Репутацию таланта я заслужила тем, что немножко рисую, немножко леплю, немножко играю, немножко пою, немножко сочиняю стихи – и все эти немножко – немножко лучше, чем у всех наших знакомых барышень. Однако когда я, вообразив себя будущею великою пианисткою, отправилась к покойному Антону Рубинштейну и сыграла ему рапсодию Листа, которую долбила два месяца, которою отравила жизнь и себе самой, и всем домашним, Рубинштейн поморщился и сказал:
– Лучше, барышня, выходите-ка замуж!
Так же беспощадны, хоть и в других выражениях, оказались ко мне Семирадский, Антокольский, Эверарди, Бурении. Словом, я дилетантское ничто, никогда не способное достигнуть хотя бы микроскопического художнического нечто.

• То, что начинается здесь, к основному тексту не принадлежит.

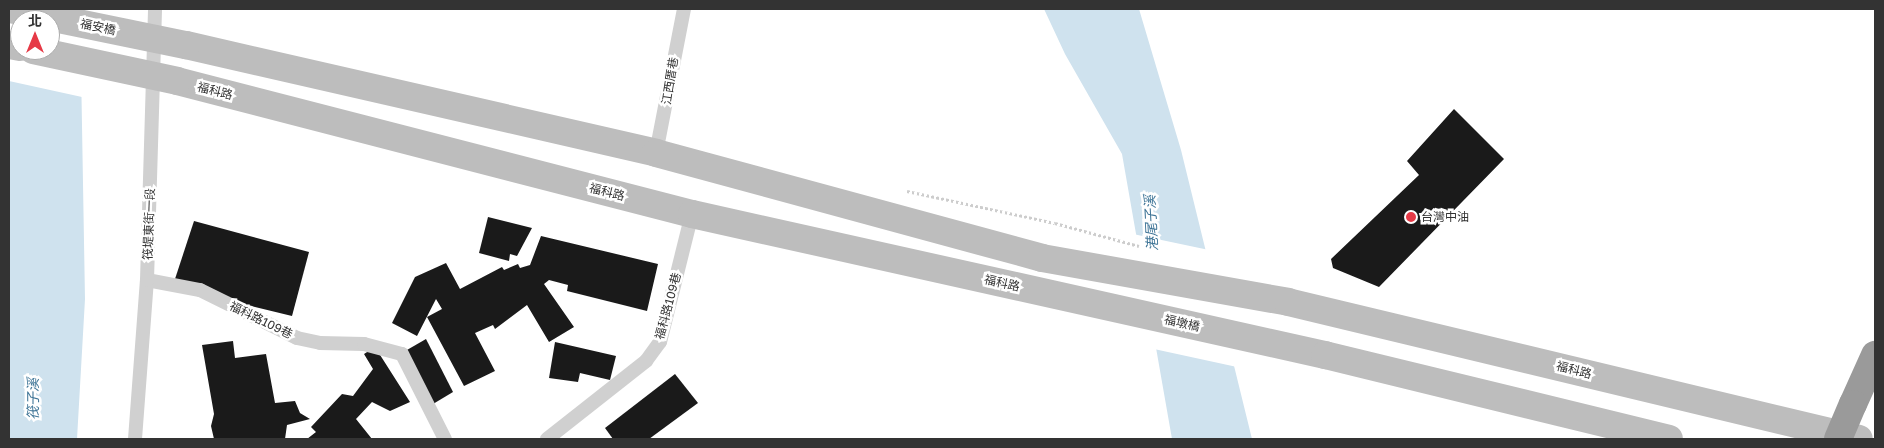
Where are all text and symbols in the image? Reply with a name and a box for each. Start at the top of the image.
north arrow [10,10,60,60]
text: 北 [28,12,42,29]
street label: 福安橋 [79,16,117,38]
street label: 江西厝巷 [659,56,681,106]
street label: 福科路 [196,80,234,102]
street label: 福科路 [588,181,626,203]
street label: 筏堤東街一段 [141,188,157,260]
water label: 港尾子溪 [1141,195,1161,251]
place label: 台灣中油 [1421,210,1469,224]
marker: 台灣中油 [1405,211,1417,223]
street label: 福科路109巷 [652,271,684,341]
street label: 福科路 [983,272,1021,294]
street label: 福科路109巷 [227,299,295,341]
street label: 福墩橋 [1163,312,1201,334]
street label: 福科路 [1555,359,1593,381]
water label: 筏子溪 [25,378,41,420]

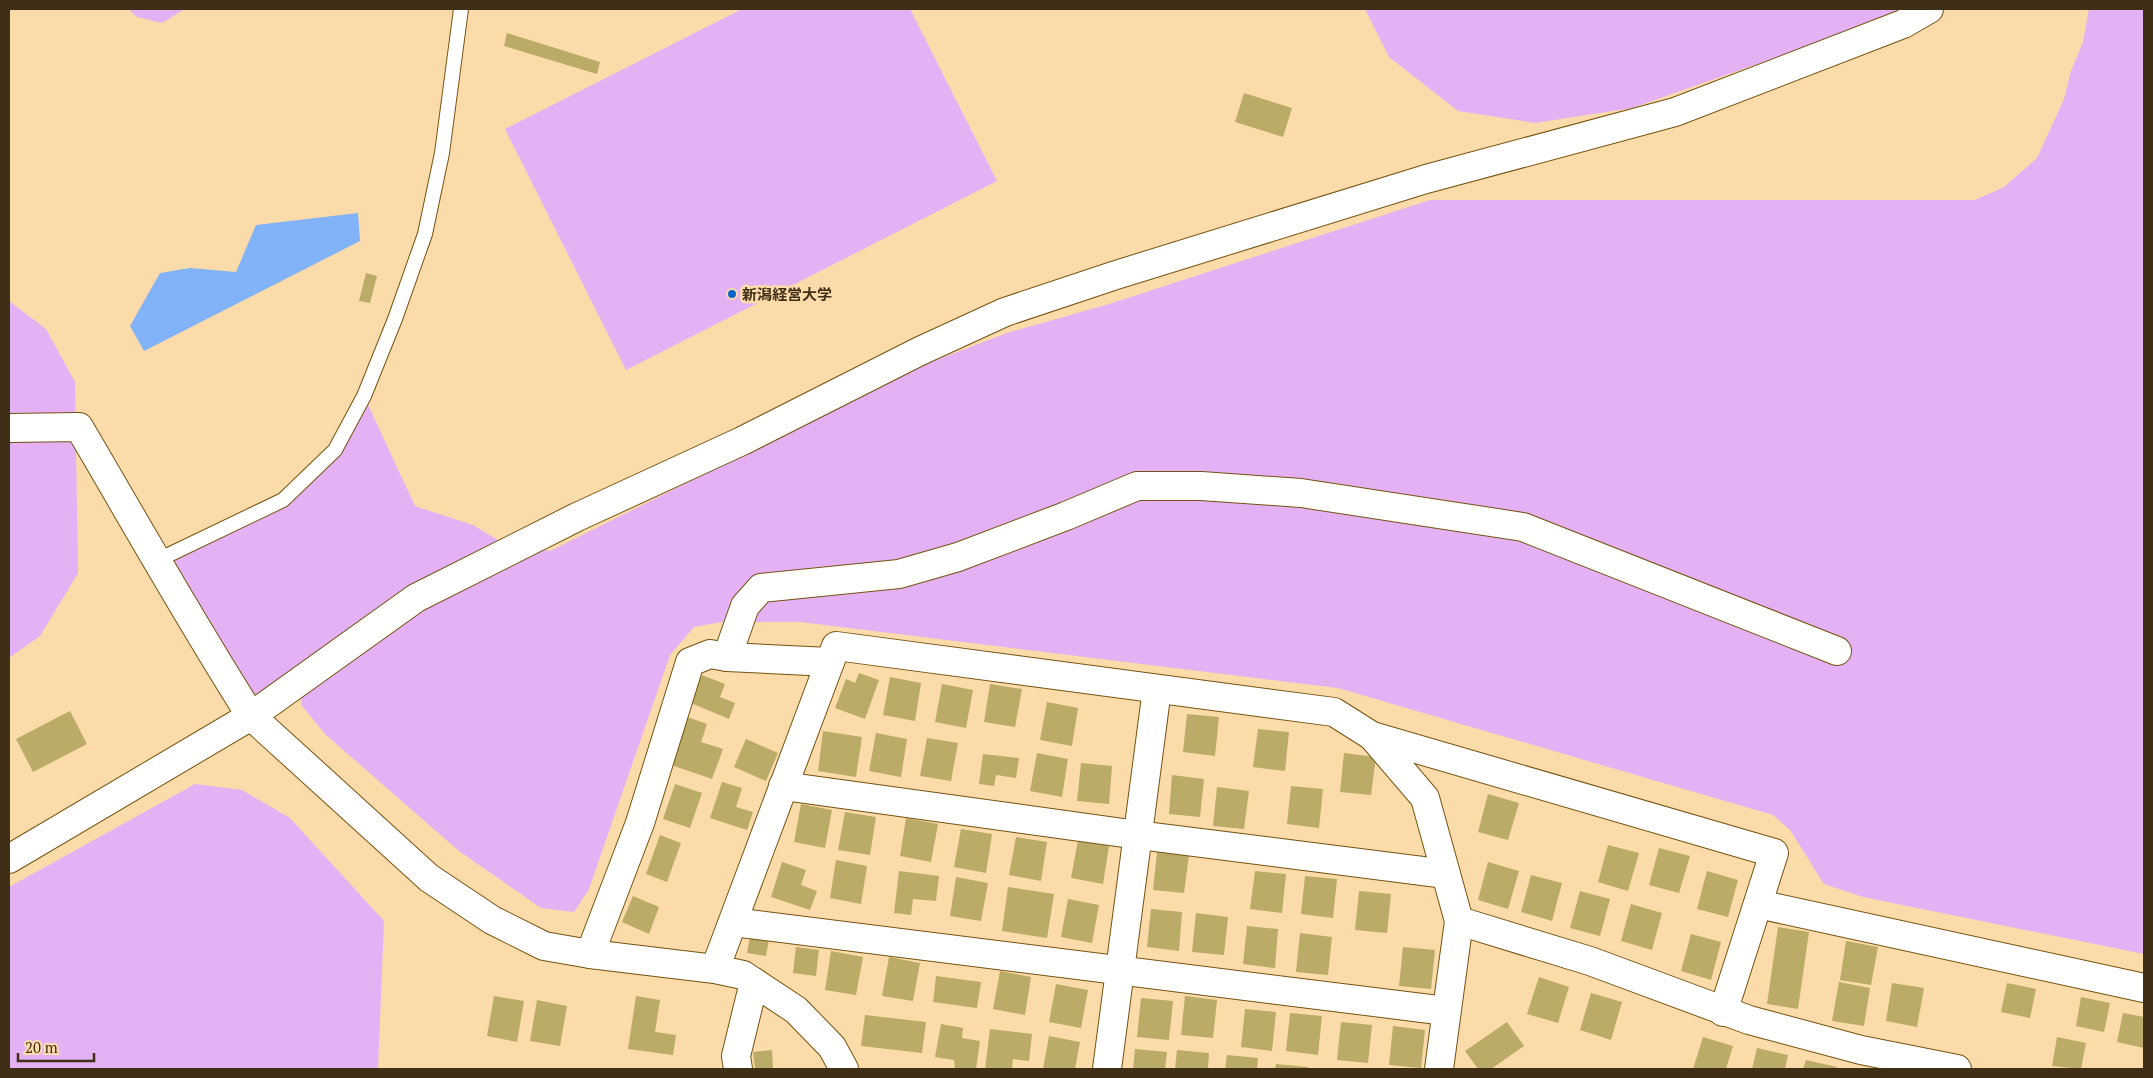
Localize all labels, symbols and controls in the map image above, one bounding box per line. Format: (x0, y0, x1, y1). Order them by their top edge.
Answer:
place label: 新潟経営大学 (742, 284, 832, 304)
marker: 新潟経営大学 (726, 288, 738, 300)
scale bar (18, 1030, 94, 1062)
text: 20 m (25, 1037, 58, 1057)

Репутацию эксцентричности я нажила тем, что стихи мои дурны и тяжелы, но полны диких красок и сладострастных образов, взятых напрокат у Катюль Мендеса, Ришпена, Вер-лена, Ростана; тем, что книги, которые мои сверстницы читают потихоньку, ночью, из-под подушки, открыто лежат на моем письменном столе; тем, что я умею фехтовать и смело скачу на лошади через канавы и заборы; тем, что я не раз переодевалась мальчиком и тайком исчезала с гусарской компанией моих кузенов в какой-нибудь шикарный шаго-кабак, причем эти балбесы относились ко мне с таким восторженным удивлением, точно я, по меньшей мере, Жанна д'Арк и, выпивая стакан шампанского и слушая двусмысленности, – спасаю отечество.
И вся-то моя эксцентричность – даже этакая-то жалкая – и та «с разрешения начальства». Мама однажды сказала мне:
– Ма petite, je vous salue: vous avez votre petit peu d'esprit. У кого нет средств блистать, как Рекамье, той надо заставить заметить себя, прикинувшись хоть Марией Башкирцевой.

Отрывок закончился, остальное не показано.